A native of Tashkent, Uzbekistan, Saadi gained a love for gymnastics early. In the beginning, though, she didn’t have the opportunity to train at a gym. Indeed, after practicing for fun in her backyard, it wasn’t until she was 11 years old that she finally got the chance to train in a gym. By then, nobody would take her. But Saadi’s love for the sport, and the intrinsic satisfaction the sport brought to her would carry her to the pinnacle of the gymnastics world.
After Munich, she surprised many when she stayed in the sport, even though she would be 24 by the time of the 1976 Montreal Olympics.
“I made my second Olympic team because I loved it, not because I had to do it, not because someone pushed me,” she said.
With some training in ballet, and known for her expressive floor routines, she always equated her performance to art. “I am a person who can feel gymnastics. I can breathe it and feel it. Gymnastics gave me the chance to explain something, like a book (or) art.”
Those long-ago times with her former Soviet teammates, left a lasting impression on Saadi.
“Because we were together most of the time, we were close to each other,” she said. “All of us were individuals, everybody had something different …but we still respected each other. Sometimes were argued, but I think it was a good team. I liked all of them, and I think they’re still in my heart.”
She still keeps in touch, occasionally, though the years have distanced them.
After her competitive career was over she began coaching with Moscow Dynamo, where her top student was Tatiana Groshkova, but following the collapse of communism, she moved to Canada in 1991.
The main difference between coaching in Russia and in Canada? In Russia, she said, “they treat athletes more like material and don’t really consider the personality.” But in Canada, Saadi considers each athlete’s unique personality in their training regimen.

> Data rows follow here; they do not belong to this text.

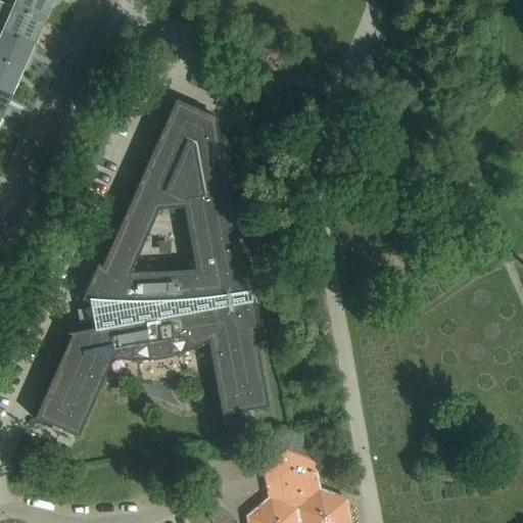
[(19,0),(15,9),(47,24),(57,0),(19,0)]
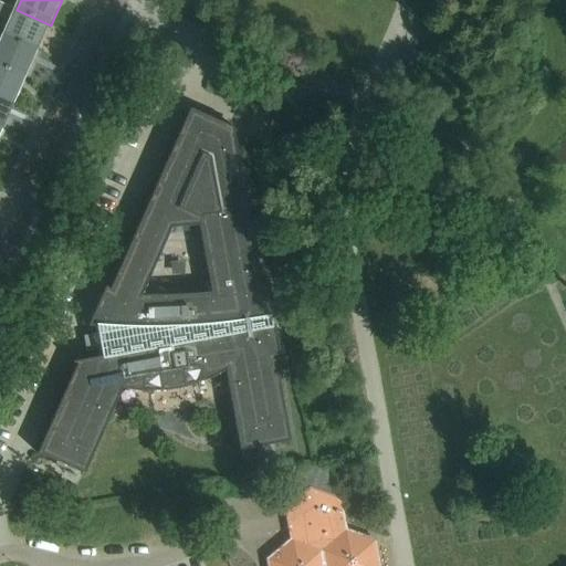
[(17,10),(8,7),(0,2),(0,14),(12,20),(4,38),(39,52),(51,25),(17,10)]
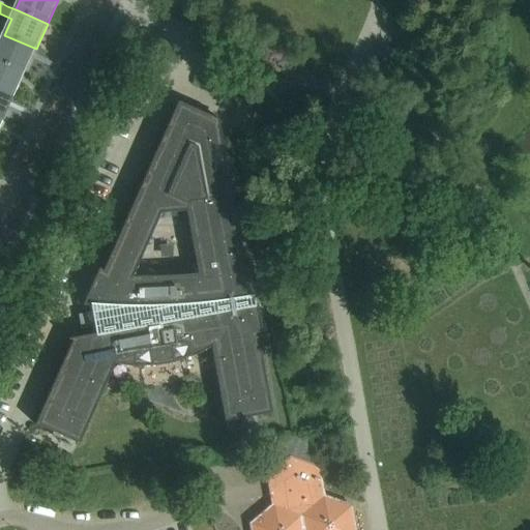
[(36,49),(4,35),(0,32),(0,45),(0,61),(26,72),(36,49)]
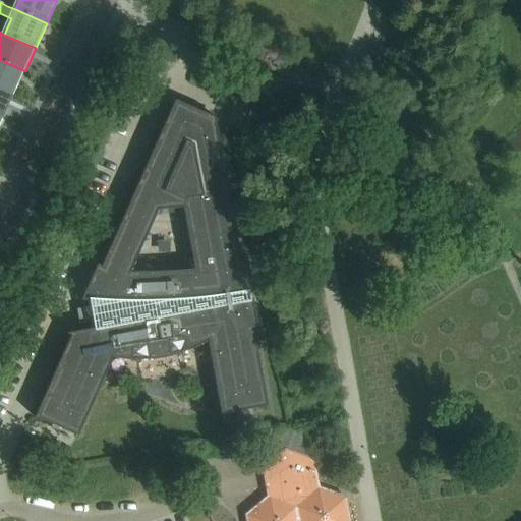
[(25,71),(0,60),(0,89),(14,96),(25,71)]
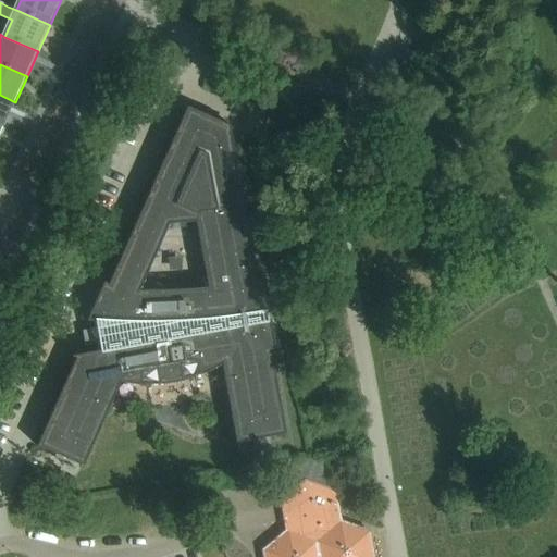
[(15,102),(0,95),(0,127),(3,130),(15,102)]
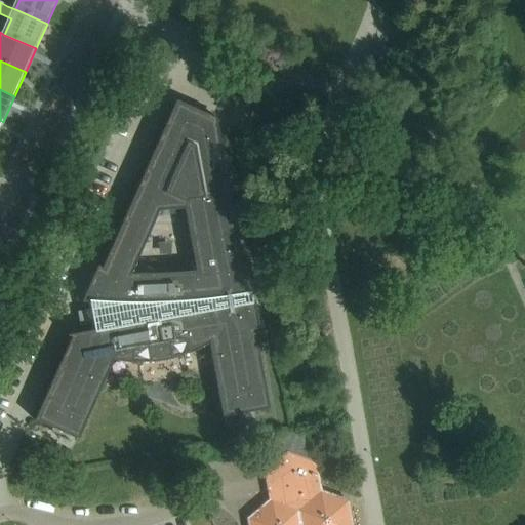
[(253,294),(247,260),(246,260),(246,264),(243,264),(216,118),(175,101),(102,269),(98,268),(98,267),(97,266),(81,303),(89,304),(90,310),(78,312),(80,326),(93,324),(94,330),(68,335),(68,337),(72,336),(35,420),(78,440),(114,361),(133,363),(154,362),(163,361),(172,359),(192,353),(209,344),(223,418),(270,409),(256,334),(259,334),(259,335),(261,335),(255,301),(252,301),(251,295),(253,294)]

In her nearly two decades with the Kips, her coaching efforts, as well as the results of her gymnasts, have helped secure a solid reputation for the club the Ropes founded in the early 1970s.
By 2010, in her 17th year with the Kips – she coached at another Canadian club before joining the Kips – she had coached several high-pro- file Canadian gymnastics, including two-time Olympian Yvonne Tousek and Olympian Crystal Gilmore.
In 1996 Saadi was named Coach of the Year by the Canadian Gymnastics Federation, an honour that was repeated in 2004.
Saadi’s Olympic gold medals were first displayed in Cambridge in January 1998, when they were included in the inaugural displays of the Cambridge Sports Hall of Fame’s exhibit, Cambridge at the Olympics, at the Cambridge Centre.